Con la reforma calderonista-peñista se legalizarán prácticas laborales de abuso y explotación que ahora son ilegales. Eso es lo que ha deseado largamente la clase empresarial mexicana, y ahora la clase política mexicana les regalará esa ley.

Con dicha reforma, las condiciones de trabajo de los asalariados se asemejarán a las que tenía la naciente clase obrera mexicana hace 100 años. Costaron muchas luchas obreras y una revolución cambiar y mejorar las condiciones de trabajo y que quedaran plasmadas en la Constitución. Estas conquistas están en riesgo ahora por la reforma calderonista-peñista.

Además la aprobación de dicha reforma muestra de forma involuntaria el engaño que son las elecciones.

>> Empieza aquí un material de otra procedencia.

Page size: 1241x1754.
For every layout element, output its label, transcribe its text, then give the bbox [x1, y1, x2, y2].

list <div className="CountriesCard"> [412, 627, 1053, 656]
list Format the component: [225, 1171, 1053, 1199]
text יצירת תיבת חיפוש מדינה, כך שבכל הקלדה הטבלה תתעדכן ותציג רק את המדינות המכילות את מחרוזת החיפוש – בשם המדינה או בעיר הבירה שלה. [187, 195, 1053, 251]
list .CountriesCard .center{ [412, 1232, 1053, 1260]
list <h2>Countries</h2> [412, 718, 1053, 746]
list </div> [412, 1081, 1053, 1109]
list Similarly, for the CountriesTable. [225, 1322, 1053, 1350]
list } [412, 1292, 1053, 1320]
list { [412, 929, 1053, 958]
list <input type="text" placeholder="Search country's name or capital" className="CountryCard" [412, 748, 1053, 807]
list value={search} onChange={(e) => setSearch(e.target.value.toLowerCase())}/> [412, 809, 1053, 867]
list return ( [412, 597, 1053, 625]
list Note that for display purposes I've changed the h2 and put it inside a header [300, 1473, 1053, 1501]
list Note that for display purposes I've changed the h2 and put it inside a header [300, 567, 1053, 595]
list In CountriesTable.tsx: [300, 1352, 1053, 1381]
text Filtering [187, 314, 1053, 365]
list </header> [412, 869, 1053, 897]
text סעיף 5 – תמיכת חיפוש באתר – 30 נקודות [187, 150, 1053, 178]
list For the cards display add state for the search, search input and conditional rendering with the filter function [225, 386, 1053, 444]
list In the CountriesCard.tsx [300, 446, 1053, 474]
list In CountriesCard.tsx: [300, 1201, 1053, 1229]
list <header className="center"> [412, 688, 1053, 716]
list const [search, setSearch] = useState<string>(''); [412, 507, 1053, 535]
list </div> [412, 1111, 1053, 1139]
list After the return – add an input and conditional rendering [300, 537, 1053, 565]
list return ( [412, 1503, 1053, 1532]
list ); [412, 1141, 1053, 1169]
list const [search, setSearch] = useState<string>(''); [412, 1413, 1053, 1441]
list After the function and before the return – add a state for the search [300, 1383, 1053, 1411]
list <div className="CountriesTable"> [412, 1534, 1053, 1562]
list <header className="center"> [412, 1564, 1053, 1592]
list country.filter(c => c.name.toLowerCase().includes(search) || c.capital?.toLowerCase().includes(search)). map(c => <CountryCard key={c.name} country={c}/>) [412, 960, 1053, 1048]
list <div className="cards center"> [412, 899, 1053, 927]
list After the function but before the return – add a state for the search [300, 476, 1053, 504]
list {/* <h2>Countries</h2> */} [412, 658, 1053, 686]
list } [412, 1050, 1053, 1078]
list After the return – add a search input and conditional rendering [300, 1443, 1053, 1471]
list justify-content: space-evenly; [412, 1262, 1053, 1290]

¿Qué hubiera pasado si Calderón presenta esta iniciativa al principio del año? ¿Qué habría pasado si Peña Nieto avisa a sus electores que va a respaldar una ley laboral lesiva para los obreros? Con seguridad los candidatos presidenciales de Acción Nacional y del Revolucionario Insituticional hubieran perdido las elecciones.

Por eso no avisaron en la campaña electoral que tenían intención de sacar esta reforma laboral. En otras palabras, engañaron a sus electores pues ahora sacan una reforma laboral que va en contra de los intereses de quienes viven de vender su fuerza de trabajo. Eso son las elecciones, maquinarias de engaño.

A pesar de la situación adversa del momento, la reforma nacerá muerta. Es imposible que las siguientes generaciones de mexicanos puedan vivir con una ley laboral tan lesiva. Es imposible. Más pronto que tarde los trabajadores se darán así mismos condiciones de trabajo humanas y solidarias, no el marco deshumanizado y de capitalismo rapaz que ahora parece prosperar.